The AIM 2017 International Women's Day Great Debate series will be held simultaneously on Wednesday 8th March 2017 at the Brisbane Convention Centre in Brisbane, RACV City Club in Melbourne, and Doltone House - Hyde Park in Sydney. All events are expected to sell out so those interested should get in quick. Tickets are available from the Australian Institute of Management's website.
Erin Molan is a sports reporter and presenter for the Nine Network. Her focus in jour¬nalism has always been sport and she has covered this for over 10 years as a television, radio and print reporter. She is a co-host of the hugely popular and Logie-award winning NRL Footy Show - the first full-time female panellist and co-host in the show's 22 year history - and host of 'Summer Saturday' on 2GB/4BC/2CC.
As a strong female icon within Australian sports culture, Erin is committed to mentoring and engaging with young women. Outside of work and sport, she maintains an interest in fashion, politics and the Indonesian language and affairs.
Erin is also a very proud ambassador for a number of charities - including Save Our Sons, Defence Care and Bowel Cancer Australia.
Question: What inspired you to get involved in the International Women's Day Great Debate?
Erin Molan: Advocating for gender equality is a topic that needs to constantly be on the agenda. Until it's no longer considered unique to be a woman in a particular leadership position, there's a need to continuously advocate for progress in all aspects of gender equality.
Question: What do you hope to achieve by your involvement in the International Women's Day Great Debate?
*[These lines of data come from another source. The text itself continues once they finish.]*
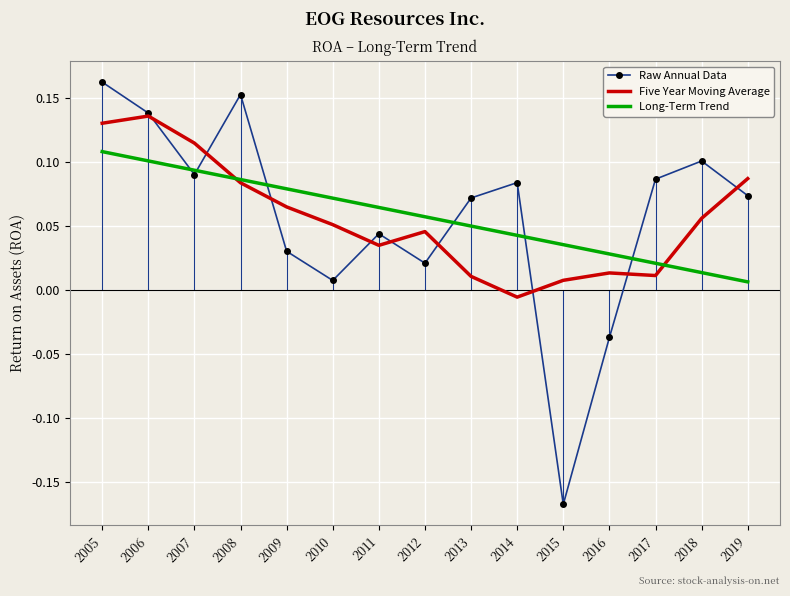

Where does the Raw Annual Data series first go above 0?

2005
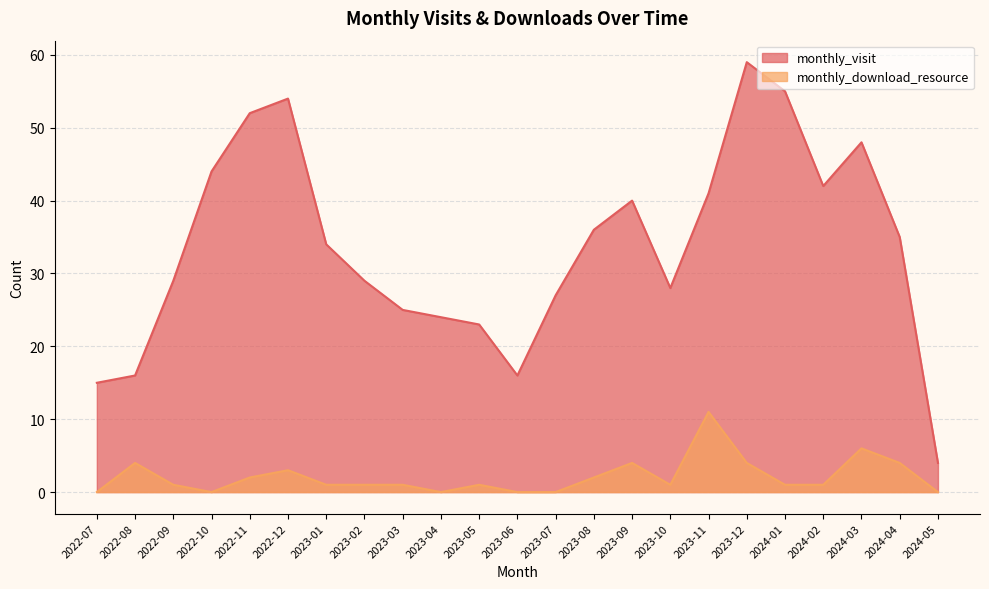

At how many categories does at least one series exceed 51?

4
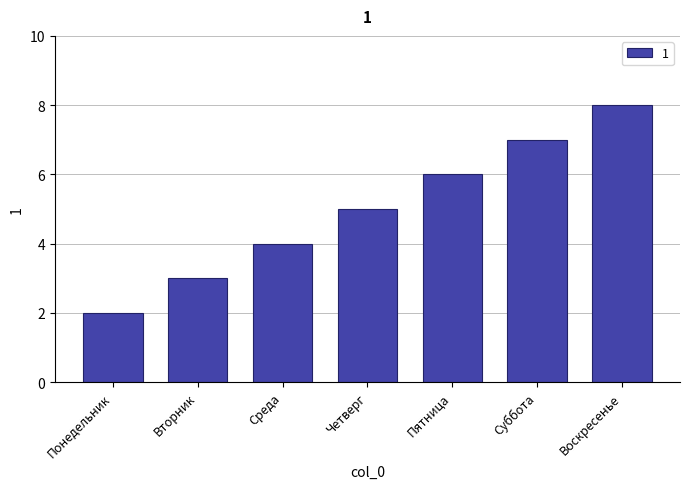

Which label corresponds to the smallest value in the chart?

Понедельник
Erin Molan: As the facilitator my role is to adjudicate and ensure a fair representation of both sides of the debate, regardless of whether I agree or not.
Question: Can you share with us your thoughts on the provocative topic of -Australia in 2017 is still a man's world'?
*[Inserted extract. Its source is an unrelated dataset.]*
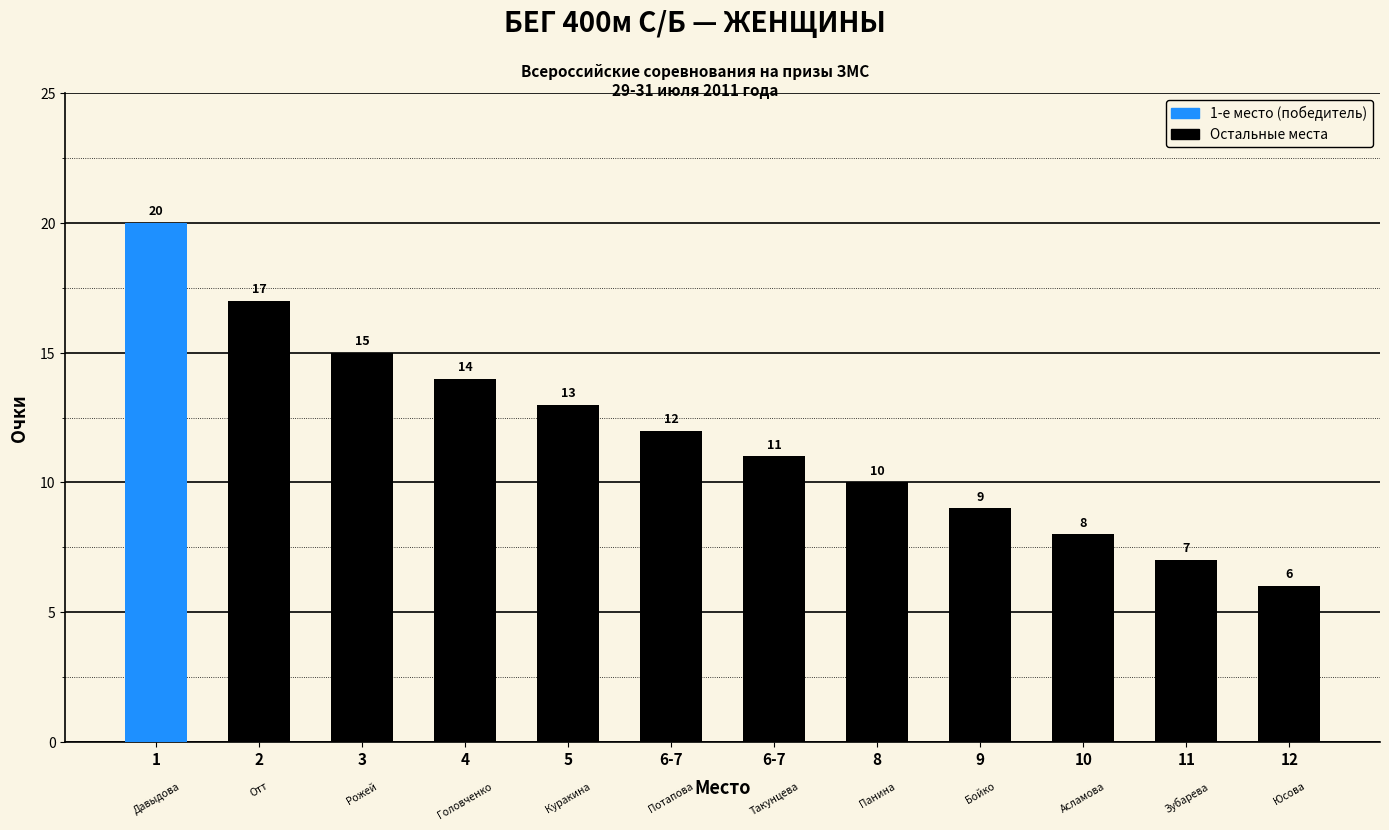

What is the maximum value shown in the chart?

20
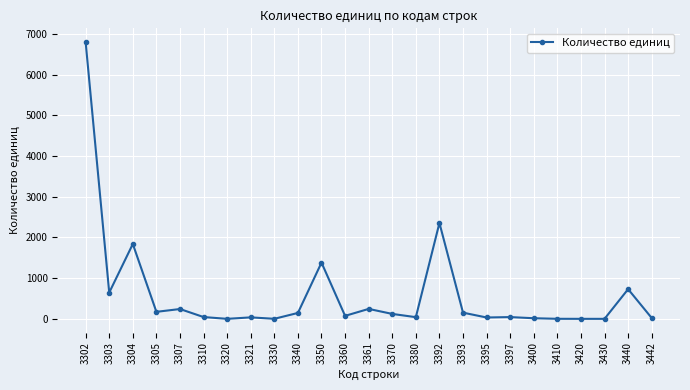

How many lines are shown in the chart?

1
Erin Molan: It really depends on how you look at it. If we're talking equal pay and the percentage of women in executive positions, then yes it's definitely still a man's world. I feel its derogatory however to says 'it's a man's world" when considering many phenomenal accomplishments made by women. It's important we celebrate the progress we've made, are continuing to make and to not take away from the successes of women.
Question: Who are you interested in hearing from at the Brisbane Debate?
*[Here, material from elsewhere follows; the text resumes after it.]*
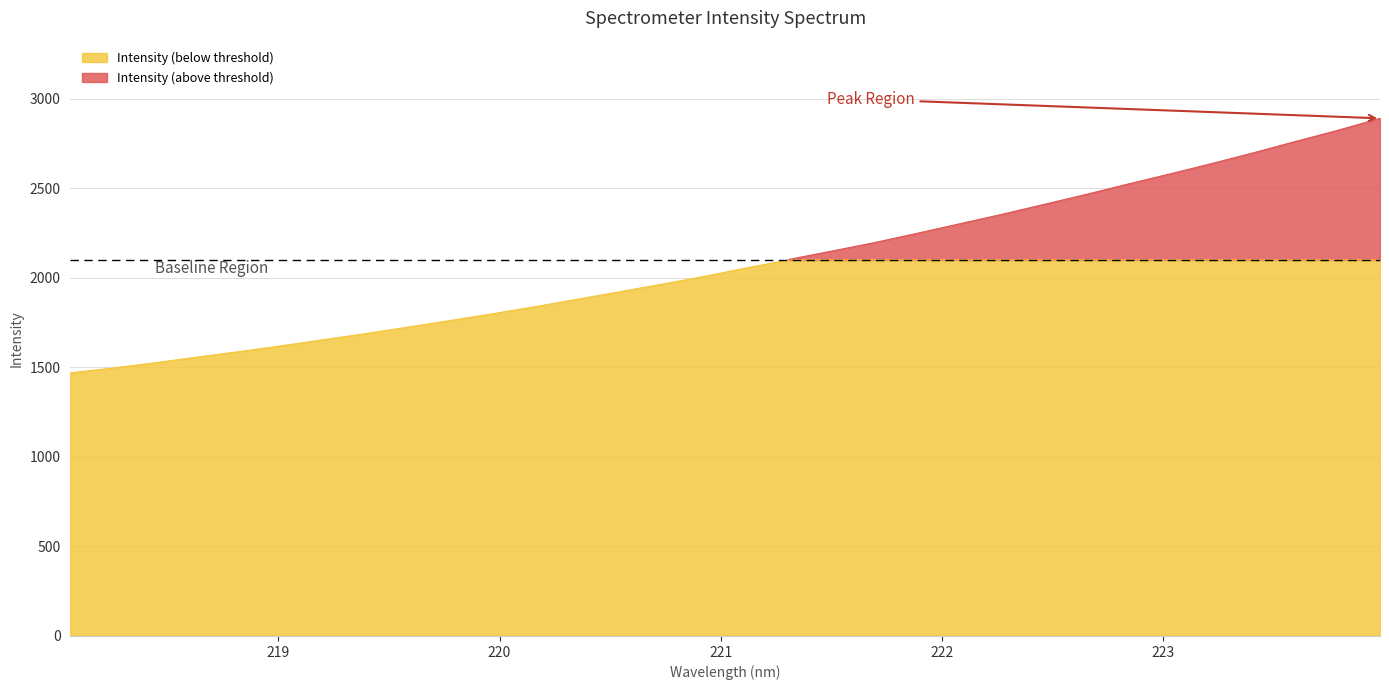

Reading right to left, list all the values displayed in this chart.

2890.9	2824.1	2761.9	2698.5	2637.6	2579.2	2522.3	2463.9	2408.0	2352.6	2299.7	2247.0	2195.6	2148.9	2102.9	2056.0	2008.4	1965.0	1922.8	1880.7	1839.4	1800.1	1762.4	1725.6	1689.3	1655.1	1620.9	1588.3	1557.4	1525.8	1496.3	1469.3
Erin Molan: I'm looking forward to hearing from all the esteemed speakers and am particularly interested in hearing from Julie McKay. Julie spent almost a decade as the Executive Director of UN Women NC Australia, is currently a Partner at PwC leading their Diversity and Inclusion Practice and also serves as the Gender Advisor to the Chief of the Australian Defence Force. My dad is a former Commander in the Australian Army, so her background resonates with me.
Question: Can you tell us about the importance of supporting Project Futures?
Erin Molan: Slavery is the fastest growing crime industry with 45.8 million enslaved people living in our world today. That is far too many and frankly unacceptable. We have a duty to take notice and act. I'm proud to be part of the AIM International Women's Day Great Debate, supporting Project Futures worthy cause.
Question: What advice do you have for females who struggle in male-dominated workplaces?
Erin Molan: Work incredibly hard, make the conscious decision to not to be the victim and play to your strengths. Being a minority can in fact work in your advantage. I got my break at Nine because they wanted a female even there were better, more experienced reporters out there.
Question: What's next for you?
Erin Molan: I'm very happy to keep on keeping on with where I'm currently at – presenting sport on Nine News, co-hosting the NRL Footy Show, being a regular on Sydney and Brisbane radio, writing weekly columns for the NRL Official Website and the Western Weekender, and last but not least being a very proud ambassador for a number of charities – including Save Our Sons, Defence Cares and Bowel Cancer Australia.